エロゲーであれば、親がいない、あるいは社会が影響してこないという設定にある程度の意味を持たせることができる。エロゲーの主人公たちは親と社会という監視者がいないからこそ、自由奔放に性の放埓が実行できるのだ。家庭内であっても、親という監視者がいる限りタイミングを見計らう必要がある。そうそう簡単に性的な展開には至らないだろう。社会というのが形だけであって実体として存在していないから、野外での性交もありえる。あれは野外であって野外ではない。そもそも社会が介入してこない前提なのだから、どこであっても野外ということにならないのだ。親あるいは大人という社会がないから、エロゲーの主人公たちは自由すぎる性交という反社会的な逸脱行為ができるのだ。

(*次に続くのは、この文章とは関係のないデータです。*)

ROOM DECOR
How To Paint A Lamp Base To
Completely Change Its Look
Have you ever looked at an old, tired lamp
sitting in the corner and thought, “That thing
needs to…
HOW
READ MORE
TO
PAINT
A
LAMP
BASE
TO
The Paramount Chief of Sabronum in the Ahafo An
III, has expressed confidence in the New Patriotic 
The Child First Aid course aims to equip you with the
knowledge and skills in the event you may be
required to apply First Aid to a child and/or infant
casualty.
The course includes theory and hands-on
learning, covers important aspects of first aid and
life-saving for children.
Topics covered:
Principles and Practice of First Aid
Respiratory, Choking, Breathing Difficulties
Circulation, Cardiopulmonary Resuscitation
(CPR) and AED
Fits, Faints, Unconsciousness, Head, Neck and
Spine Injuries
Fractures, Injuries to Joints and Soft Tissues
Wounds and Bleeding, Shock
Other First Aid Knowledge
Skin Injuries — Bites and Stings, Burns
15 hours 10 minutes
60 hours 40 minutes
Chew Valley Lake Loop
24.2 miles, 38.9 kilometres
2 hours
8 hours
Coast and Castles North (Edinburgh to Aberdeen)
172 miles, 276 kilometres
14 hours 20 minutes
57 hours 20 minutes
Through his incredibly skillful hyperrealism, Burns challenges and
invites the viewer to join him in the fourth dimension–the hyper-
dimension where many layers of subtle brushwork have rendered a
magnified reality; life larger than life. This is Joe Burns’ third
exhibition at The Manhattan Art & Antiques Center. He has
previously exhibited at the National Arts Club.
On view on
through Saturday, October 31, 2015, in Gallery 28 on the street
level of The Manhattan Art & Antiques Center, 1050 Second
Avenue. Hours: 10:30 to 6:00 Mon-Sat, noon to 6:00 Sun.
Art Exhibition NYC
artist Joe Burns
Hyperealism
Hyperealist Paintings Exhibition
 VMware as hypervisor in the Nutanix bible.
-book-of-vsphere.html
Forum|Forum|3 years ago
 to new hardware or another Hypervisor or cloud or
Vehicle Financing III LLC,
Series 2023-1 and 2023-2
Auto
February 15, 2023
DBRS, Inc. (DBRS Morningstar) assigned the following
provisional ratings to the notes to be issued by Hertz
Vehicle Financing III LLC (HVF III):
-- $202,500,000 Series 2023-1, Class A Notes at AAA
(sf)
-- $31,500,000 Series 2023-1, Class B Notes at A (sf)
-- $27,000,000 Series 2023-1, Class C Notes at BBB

いつの間にそうなったか知らないが、この好都合設定がライトノベル世界に浸透し、当り前の前提となってしまった。ライトノベルには社会が描かれない。大人が描かれない。親のいない空洞化した家庭と教師のいない学校があり、その全てを子供たちだけで統治されている。その前提の上に複雑奇怪な設定と用語が羅列され、我々を困惑させている。学園が舞台であっても、誰もが知るモラトリアル空間としての共感を得ることができない。何もかもが奇怪さを際立たせるだけである。
小説よりもう少し軽めの読書として生み出されたライトノベル。子供の時期には、本格的な小説より確実に入り込みやすく、親しみやすいだろう。アニメや漫画、ゲームと多様に連動しているからイメージが明確だ。権威ある人は「創造力が育たない云々」などというが、想像力などというものは知覚しているものの中から構築されるシュミレーションに過ぎない。知らないものを想像せよというのは無理だ。物を知らない子供に概念だけで構成された小説を与えたって、理解して読み進められるわけがない。だからこそ、ライトノベルが必要なのだ。
しかしライトノベルはそういった子供のための読書入門ではなく、もはや特殊ないちジャンルである。ライトノベルでしか通用しない物語展開に、「お約束」と呼ばれる笑いに、一般人を遠ざけるのが目的なのかと勘ぐってしまう複雑奇怪な特殊用語、特殊設定。マニアックな人以外禁止の領域である。
小説に限らず、物語創作に必要なのは《斬新なアイデア》と《通俗的な常識》のバランスである。そのどちらにも偏ってはならない。片足は常に通俗的な、誰もが知っている認識の上に置いておくべきなのである。時には科学的学術的に誤っている事象でも、一般的な認識はどちらだ、と審査するべきものである。それを踏み外し、野放図に物語を展開させると、誰も付いてこれない奇怪な産物となってしまう。通俗的な感覚が欠落していると、いくらその物語が科学的学術的に正確だとしても、共感は得られないだろう。逆に科学的学術的な視点が欠けてしまうと、物語はなんとなく接地点をなくしてふわふわした印象になり、あまり現実ではない不安定な印象を与えてしまう。(ファンタジーであっても自由に描いていいものではない。ファンタジーに必要なのは民俗学、考古学、人類学の素養だ。風景の描写には自然主義者としての観察眼が必要だ。ライトノベルが描くファンタジーは、ずばりいってしまえば現代人がファンタジー風のコスプレをしているだけだ。ファンタジーを読書したという感慨はどこにもない)
もはやライトノベルは子供のためのものでもなければ大人の読書でもない。単にマニアックな特殊趣向を持った人のための読書だ。さらに進んでいけば、ライトノベルはそれ自体が他の社会から切り離されていくだろう。文学という分野からも孤立していく。孤立した文化というものは、常に世代が引き摺っていく。その世代がライトノベルから遠ざかっていくと、よほどの変わり者ではない限り読者になろうという者は現れないだろう。ライトノベルは単にライトノベルという孤立したジャンルになり、最後には忘れられていくだけである。